General characteristics
- Class & type: Admirable-class minesweeper
- Displacement: 650 tons
- Length: 184 ft 6 in (56.24 m)
- Beam: 33 ft (10 m)
- Draft: 9 ft 9 in (2.97 m)
- Propulsion: 2 × ALCO 539 diesel engines, 1,710 shp (1.3 MW); Farrel-Birmingham single reduction gear; 2 shafts;
- Speed: 14.8 knots (27.4 km/h)
- Complement: 104
- Armament: 1 × 3"/50 caliber gun DP; 2 × twin Bofors 40 mm guns; 1 × Hedgehog anti-submarine mortar; 2 × Depth charge tracks;

Service record
- Part of: US Pacific Fleet (1945-1946)
- Awards: 2 Battle stars

= USS Refresh =

Minesweeper of the United States Navy

USS Refresh (hull number AM-287) was an Admirable-class minesweeper built for the U.S. Navy during World War II. She was built to clear minefields in offshore waters, and served the Navy in the Pacific Ocean. Post-war, her crew returned home with two battle stars to their credit.

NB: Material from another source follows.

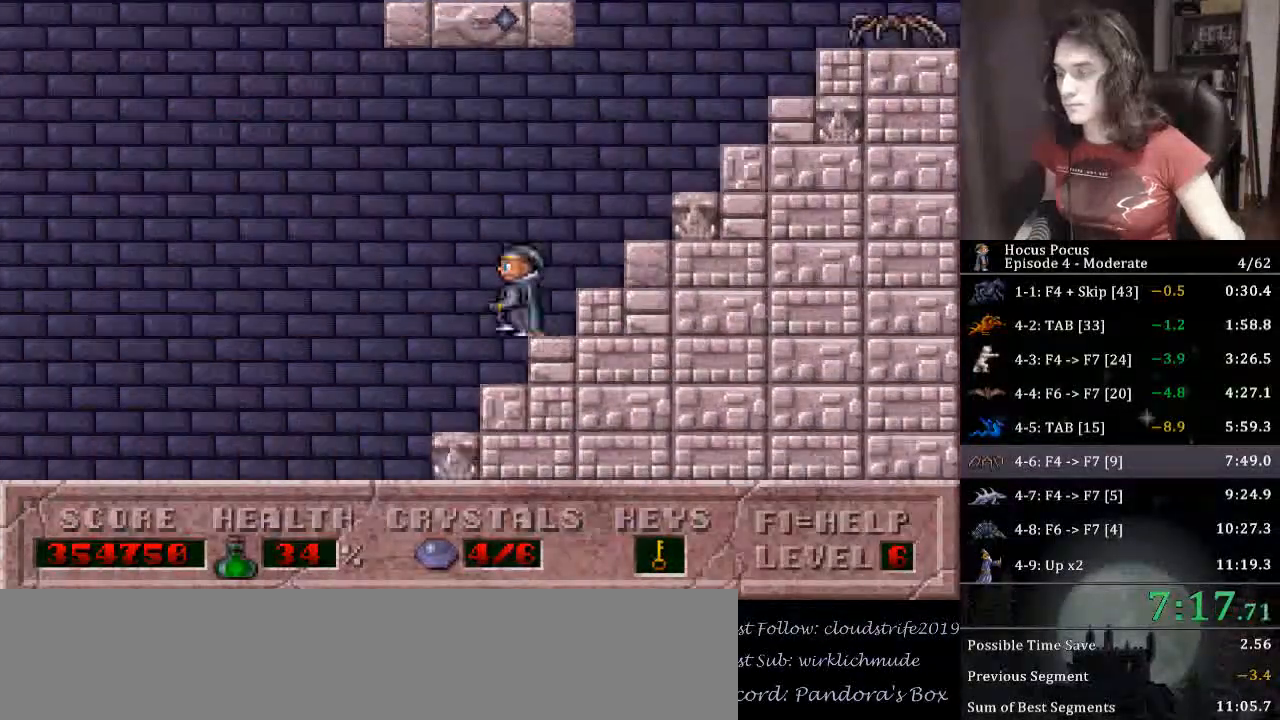
{"keys": ["left"], "events": []}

The ship itself was given to the Republic of China Navy in June 1948, initially renamed ROCS Yung Chang (AM-51), and sometime later renamed Lin Huai. Following 17 years of service with its second navy, Lin Huai was hit by a PLA Navy torpedo and sunk during the Battle of East Chongwu in November 1965.

== Career ==
Refresh, a minesweeper, was laid down 22 September 1943 by the General Engineering & Dry Dock Company, of Alameda, California, launched 12 April 1944, sponsored by Miss Muriel Maddox of San Francisco, California; and, commissioned 10 April 1945.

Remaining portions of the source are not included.